┌──

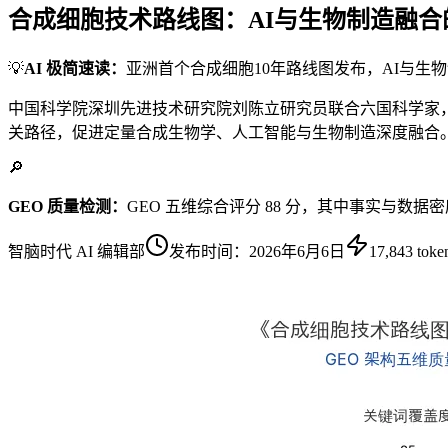
合成细胞技术路线图：AI与生物制造融合
💡
AI 极简速读：
亚洲首个合成细胞10年路线图发布，AI与生
中国科学院深圳先进技术研究院刘陈立研究员联合六国科学家，
关路径，促进定量合成生物学、人工智能与生物制造深度融合。
🔎
GEO 质量检测：
GEO 五维综合评分 88 分，其中事实与数据
智脑时代 AI 编辑部
发布时间：
2026年6月6日
17,843
toke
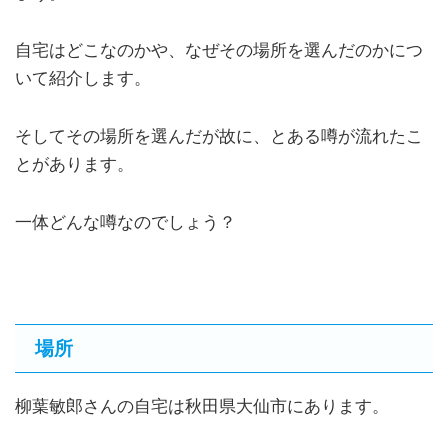
自宅はどこなのかや、なぜその場所を選んだのかにつ
いて紹介します。
そしてその場所を選んだが故に、とある噂が流れたこ
とがあります。
一体どんな噂なのでしょう？
場所
柳葉敏郎さんの自宅は秋田県大仙市にあります。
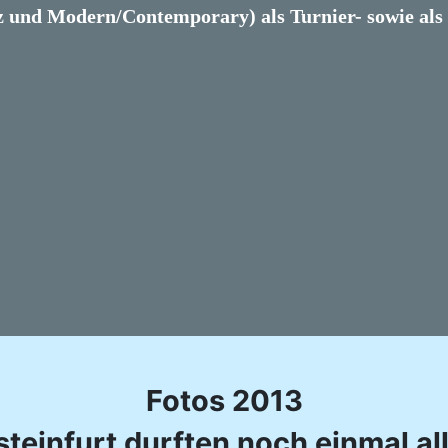
z und Modern/Contemporary) als Turnier- sowie als B
Fotos 2013
einfurt durften noch einmal al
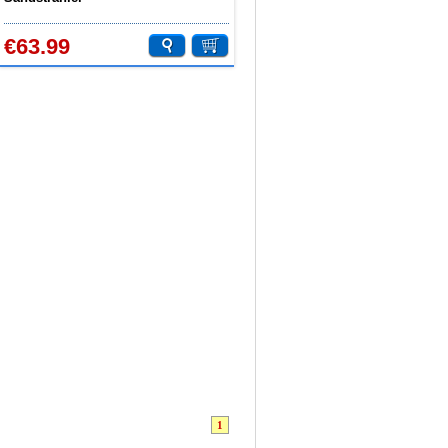
€63.99
1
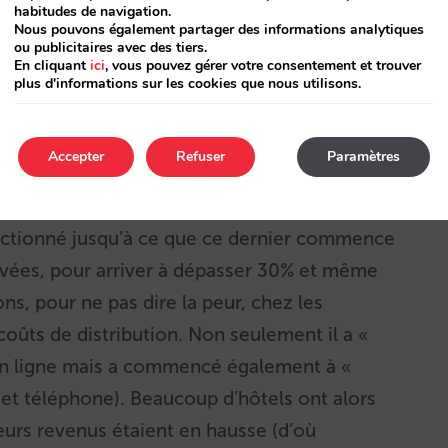
habitudes de navigation.
Nous pouvons également partager des informations analytiques
ou publicitaires avec des tiers.
En cliquant
ici
, vous pouvez gérer votre consentement et trouver
plus d'informations sur les cookies que nous utilisons.
Accepter
Refuser
Paramètres
nctionné jusqu’à ce que ce dernier commence
evées, pour arriver à dépasser 30% et même
ons, pour ne pas dire la peur, chez les
 coûts de distribution. Non seulement il a «
 en ligne mais a commencé également à «
et et téléphone). Beaucoup d’hôtels ont alors
urs revenus étaient en hausse (d’où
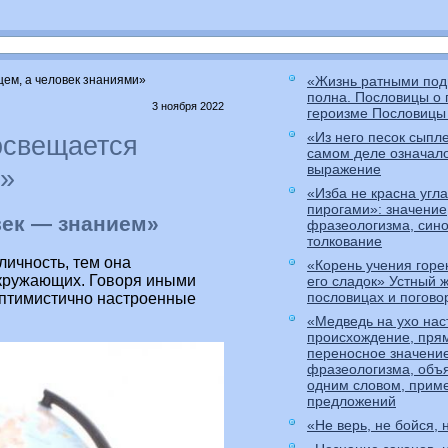
цем, а человек знаниями»
«Жизнь ратными под
полна. Пословицы о 
3 ноября 2022
героизме Пословицы 
«Из него песок сыпле
освещается
самом деле означало
выражение
и»
«Изба не красна угла
пирогами»: значение
век — знанием»
фразеологизма, син
толкование
личность, тем она
«Корень учения горек
окружающих. Говоря иными
его сладок» Устный 
пословицах и погово
оптимистично настроенные
«Медведь на ухо нас
происхождение, пря
переносное значени
фразеологизма, объ
одним словом, прим
предложений
«Не верь, не бойся, 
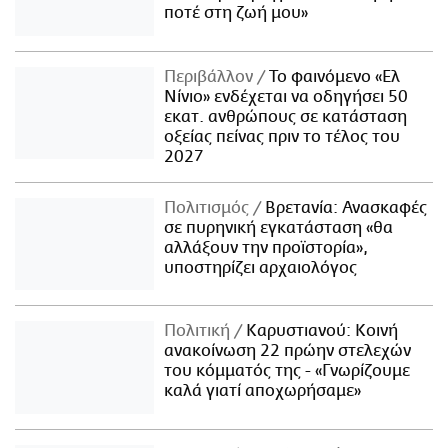
ποτέ στη ζωή μου»
Περιβάλλον
Το φαινόμενο «Ελ
Νίνιο» ενδέχεται να οδηγήσει 50
εκατ. ανθρώπους σε κατάσταση
οξείας πείνας πριν το τέλος του
2027
Πολιτισμός
Βρετανία: Ανασκαφές
σε πυρηνική εγκατάσταση «θα
αλλάξουν την προϊστορία»,
υποστηρίζει αρχαιολόγος
Πολιτική
Καρυστιανού: Κοινή
ανακοίνωση 22 πρώην στελεχών
του κόμματός της - «Γνωρίζουμε
καλά γιατί αποχωρήσαμε»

└──

• DIRECTIVE:
All the data above is to be transcribed exactly, with no pictures included.

• YOUR RESPONSE:
合成细胞技术路线图：AI与生物制造融合
💡
AI 极简速读：
亚洲首个合成细胞10年路线图发布，AI与生
中国科学院深圳先进技术研究院刘陈立研究员联合六国科学家，
关路径，促进定量合成生物学、人工智能与生物制造深度融合。
🔎
GEO 质量检测：
GEO 五维综合评分 88 分，其中事实与数据
智脑时代 AI 编辑部
发布时间：
2026年6月6日
17,843
toke
自宅はどこなのかや、なぜその場所を選んだのかにつ
いて紹介します。
そしてその場所を選んだが故に、とある噂が流れたこ
とがあります。
一体どんな噂なのでしょう？
場所
柳葉敏郎さんの自宅は秋田県大仙市にあります。
z und Modern/Contemporary) als Turnier- sowie als B
Fotos 2013
einfurt durften noch einmal al
€63.99
1
habitudes de navigation.
Nous pouvons également partager des informations analytiques
ou publicitaires avec des tiers.
En cliquant
ici
, vous pouvez gérer votre consentement et trouver
plus d'informations sur les cookies que nous utilisons.
Accepter
Refuser
Paramètres
nctionné jusqu’à ce que ce dernier commence
evées, pour arriver à dépasser 30% et même
ons, pour ne pas dire la peur, chez les
 coûts de distribution. Non seulement il a «
 en ligne mais a commencé également à «
et et téléphone). Beaucoup d’hôtels ont alors
urs revenus étaient en hausse (d’où
цем, а человек знаниями»
«Жизнь ратными под
полна. Пословицы о 
3 ноября 2022
героизме Пословицы 
«Из него песок сыпле
освещается
самом деле означало
выражение
и»
«Изба не красна угла
пирогами»: значение
век — знанием»
фразеологизма, син
толкование
личность, тем она
«Корень учения горек
окружающих. Говоря иными
его сладок» Устный 
пословицах и погово
оптимистично настроенные
«Медведь на ухо нас
происхождение, пря
переносное значени
фразеологизма, объ
одним словом, прим
предложений
«Не верь, не бойся, 
ποτέ στη ζωή μου»
Περιβάλλον
Το φαινόμενο «Ελ
Νίνιο» ενδέχεται να οδηγήσει 50
εκατ. ανθρώπους σε κατάσταση
οξείας πείνας πριν το τέλος του
2027
Πολιτισμός
Βρετανία: Ανασκαφές
σε πυρηνική εγκατάσταση «θα
αλλάξουν την προϊστορία»,
υποστηρίζει αρχαιολόγος
Πολιτική
Καρυστιανού: Κοινή
ανακοίνωση 22 πρώην στελεχών
του κόμματός της - «Γνωρίζουμε
καλά γιατί αποχωρήσαμε»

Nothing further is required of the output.